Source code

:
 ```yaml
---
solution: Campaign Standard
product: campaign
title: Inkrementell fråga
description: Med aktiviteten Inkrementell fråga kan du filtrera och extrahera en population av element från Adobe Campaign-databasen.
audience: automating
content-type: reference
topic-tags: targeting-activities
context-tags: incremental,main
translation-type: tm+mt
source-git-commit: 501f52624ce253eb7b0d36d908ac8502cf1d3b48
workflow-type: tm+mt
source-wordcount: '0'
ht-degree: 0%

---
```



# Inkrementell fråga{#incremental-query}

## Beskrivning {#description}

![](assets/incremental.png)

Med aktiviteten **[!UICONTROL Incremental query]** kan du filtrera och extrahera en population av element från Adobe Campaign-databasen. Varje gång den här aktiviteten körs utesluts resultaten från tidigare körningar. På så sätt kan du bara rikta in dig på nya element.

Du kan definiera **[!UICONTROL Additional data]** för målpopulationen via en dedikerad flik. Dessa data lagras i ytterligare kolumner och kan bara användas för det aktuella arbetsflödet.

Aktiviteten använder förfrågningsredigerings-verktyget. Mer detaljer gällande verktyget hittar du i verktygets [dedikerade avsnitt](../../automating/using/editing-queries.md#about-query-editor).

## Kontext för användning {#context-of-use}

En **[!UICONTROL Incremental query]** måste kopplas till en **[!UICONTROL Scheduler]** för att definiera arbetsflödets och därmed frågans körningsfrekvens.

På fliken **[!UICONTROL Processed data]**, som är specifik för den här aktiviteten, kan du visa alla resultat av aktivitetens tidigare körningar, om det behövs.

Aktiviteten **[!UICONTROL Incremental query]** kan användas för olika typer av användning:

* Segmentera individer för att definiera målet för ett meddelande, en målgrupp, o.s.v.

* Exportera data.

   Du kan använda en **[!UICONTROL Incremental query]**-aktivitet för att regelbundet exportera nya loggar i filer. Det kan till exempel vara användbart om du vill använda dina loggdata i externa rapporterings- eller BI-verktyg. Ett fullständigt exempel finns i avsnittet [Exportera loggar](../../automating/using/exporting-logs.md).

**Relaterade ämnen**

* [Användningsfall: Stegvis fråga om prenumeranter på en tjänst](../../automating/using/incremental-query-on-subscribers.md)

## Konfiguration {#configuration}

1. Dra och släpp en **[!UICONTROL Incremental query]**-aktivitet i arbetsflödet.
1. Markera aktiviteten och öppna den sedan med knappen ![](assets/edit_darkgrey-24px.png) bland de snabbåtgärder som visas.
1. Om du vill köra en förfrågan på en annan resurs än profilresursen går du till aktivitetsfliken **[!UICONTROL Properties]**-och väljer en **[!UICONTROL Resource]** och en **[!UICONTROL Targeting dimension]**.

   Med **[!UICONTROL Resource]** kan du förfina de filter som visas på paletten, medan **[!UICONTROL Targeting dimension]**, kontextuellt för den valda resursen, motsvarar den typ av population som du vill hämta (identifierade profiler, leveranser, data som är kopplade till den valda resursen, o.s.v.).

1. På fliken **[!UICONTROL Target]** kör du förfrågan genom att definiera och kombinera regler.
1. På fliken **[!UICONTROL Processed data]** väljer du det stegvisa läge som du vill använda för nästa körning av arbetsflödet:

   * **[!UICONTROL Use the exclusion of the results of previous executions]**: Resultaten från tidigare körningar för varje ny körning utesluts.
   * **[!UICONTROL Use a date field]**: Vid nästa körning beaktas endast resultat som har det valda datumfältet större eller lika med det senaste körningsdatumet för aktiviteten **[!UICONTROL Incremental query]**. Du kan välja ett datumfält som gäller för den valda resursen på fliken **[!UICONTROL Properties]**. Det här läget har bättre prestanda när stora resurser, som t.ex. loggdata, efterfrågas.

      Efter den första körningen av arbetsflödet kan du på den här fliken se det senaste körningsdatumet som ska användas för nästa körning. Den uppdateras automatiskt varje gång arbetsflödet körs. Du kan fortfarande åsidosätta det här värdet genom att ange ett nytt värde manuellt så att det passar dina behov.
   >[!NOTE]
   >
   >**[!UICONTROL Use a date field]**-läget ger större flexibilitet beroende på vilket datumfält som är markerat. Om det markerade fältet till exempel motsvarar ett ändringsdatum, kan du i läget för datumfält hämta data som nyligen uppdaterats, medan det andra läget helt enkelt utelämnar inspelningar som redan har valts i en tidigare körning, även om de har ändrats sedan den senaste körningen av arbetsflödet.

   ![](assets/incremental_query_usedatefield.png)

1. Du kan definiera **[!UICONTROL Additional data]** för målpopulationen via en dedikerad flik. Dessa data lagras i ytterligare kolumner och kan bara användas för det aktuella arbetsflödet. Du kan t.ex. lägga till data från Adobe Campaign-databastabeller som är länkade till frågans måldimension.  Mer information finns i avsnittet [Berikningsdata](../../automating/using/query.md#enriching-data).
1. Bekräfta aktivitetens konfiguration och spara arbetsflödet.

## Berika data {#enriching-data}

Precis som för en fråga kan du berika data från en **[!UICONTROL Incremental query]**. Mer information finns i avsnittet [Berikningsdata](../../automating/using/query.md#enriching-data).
=====
Search the data for the string "Processed" and copy each line where it appears.

#### Worked solution
På fliken **[!UICONTROL Processed data]**, som är specifik för den här aktiviteten, kan du visa alla resultat av aktivitetens tidigare körningar, om det behövs.
1. På fliken **[!UICONTROL Processed data]** väljer du det stegvisa läge som du vill använda för nästa körning av arbetsflödet:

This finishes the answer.